Sie haben in diversen Genres gearbeitet, Bilderbücher für Erwachsene kreiert, gedichtet, Tagebücher für die Seele entworfen. Ihre bildnerischen Arbeiten reichen von skulptural bis zur Malerei und Collagengestaltung mit abstrakten Methoden. Welche zentrale Botschaft verbindet sie alle?
Die Botschaft lautet: „Dort wo du dich selbst als ein einzigartiges Wesen annimmst, deine Kraft für dein Wesentliches statt gegen etwas z.B. Ungerechtes einsetzt, bist du am richtigen Platz! Dort wirst du dem Leben gerecht, dort wirst du dein Glück finden. Schau hin, auch wenn und auch weil es sicher weh tun wird.“ In meinem Buch „wasch mich, aber mach mich nicht nass“ findet man spannende Anregungen dazu. „Schmerz ist dein Meister“ – in dem Kapitel siehst du viele Arten von Schmerz – der lösende, der befreiende, der erlösende Schmerz ist unser Wegweiser. Die anderen können wir uns alle sparen. Schau hin, diese Botschaft ist in allen meinen Werken zu finden.

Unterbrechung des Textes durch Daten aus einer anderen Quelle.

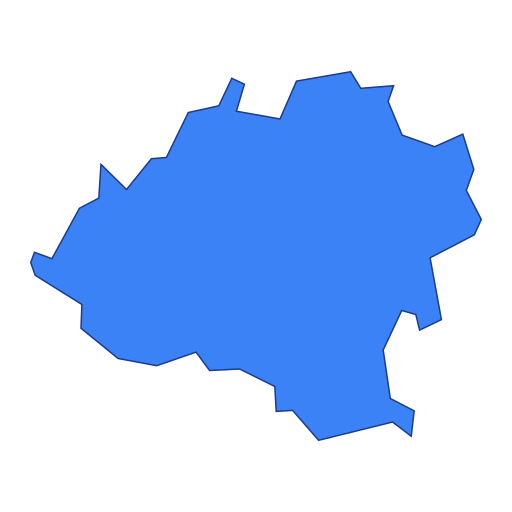 the border of Soria
{"feature_id": "ESP-5845", "entity_name": "Soria", "entity_type": "Autonomous Community", "adm_level": 1, "iso_a3": "ESP", "parent_name": "Spain", "parent_adm1": "", "projection": "orthographic", "projection_center": [-2.461, 41.603], "detail": "coarse", "context": "isolated", "style": "filled", "palette": "blue", "viewbox_px": 512, "rotation_deg": 0, "n_neighbors": 0, "source": "natural_earth", "source_scale": "10m", "svg_char_len": 718}
<svg xmlns="http://www.w3.org/2000/svg" viewBox="0 0 512 512"><path d="M462.8,134.1L473.8,169.4L466.3,190.4L481.3,219.5L474.3,234.8L430.1,257.8L441.4,319.6L419.6,330.1L415.8,314.5L401.7,310.5L383.2,350.0L390.3,398.5L414.2,410.9L411.2,436.2L392.5,422.0L318.6,440.3L292.6,410.4L276.2,411.4L274.8,386.5L239.6,369.0L209.6,370.5L196.0,352.1L156.7,365.7L118.1,358.5L81.0,328.3L81.9,304.5L35.2,275.3L30.7,262.5L34.5,252.3L51.9,258.7L79.5,208.2L98.8,198.1L101.0,164.4L126.5,189.5L151.4,158.7L166.4,157.5L188.3,112.5L218.8,105.8L231.8,78.3L244.4,84.2L236.4,111.2L280.0,119.0L296.5,81.1L350.6,71.7L360.8,88.3L393.6,85.7L388.1,101.5L402.1,135.1L434.7,146.7L462.8,134.1Z" fill="#3b82f6" stroke="#1e3a8a" stroke-width="1.5"/></svg>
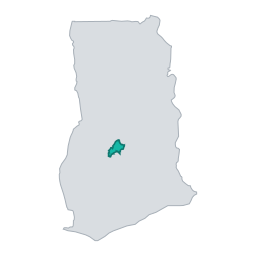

Schau mit beiden Augen hin, schau auf diese reale Welt, die so schräg, andersartig, divers, fremd, auf den Kopf gestellt oder auch nur ganz gewöhnlich schön ist, oder hässlich. Schau hin auf die Vielfalt von Möglichkeiten, sich der Welt von mehr als nur einer Seite zu zeigen. Was leben wir denn als Gesellschaft den Kindern vor? Wie viel Schönheit und Harmonie brauchen wir? Wie viel Wert haben Frauen und Männer jenseits der 50 in unserer Gesellschaft? Wann lernen wir endlich, dass Krisen unsere Chance zur Veränderung sind. Motivation pur. Keine Wandlung ohne Veränderung. Ich bin froh, denn es hat sich gezeigt: Meine Familie ist krisensicher, der Clan kümmert sich gemeinsam um die Brut! Die Drillinge sagen: „Omi, uns ist Corona egal. Wir haben trotzdem eine gute Zeit, wir sind jung und wir leben in einer schönen Welt!“

Drei Wünsche an die gute Fee?
Mit 58 Jahren bin ich gerade wieder am Start, meine (nächsten) Karriere­schritte zu beginnen.
Ich würde gerne Kolumnen für Frauenmagazine oder politische Zeitschriften schreiben und illustrieren, meine Bücher, die in unterschiedlichsten Stadien fertig sind, bei einem guten Verlag unterbringen. Ich würde gerne mehr noch von meiner Kunst ausstellen und Installa­tionen – auch Outdoorprojekte – für Jetzt-Themen verwirklichen. In den Jahren meiner inneren Seelenschau und Selbstverwirklichung hatte ich Zeit, um neue Projekte vorzubereiten – die wollen nach und nach geboren und verwirklicht werden!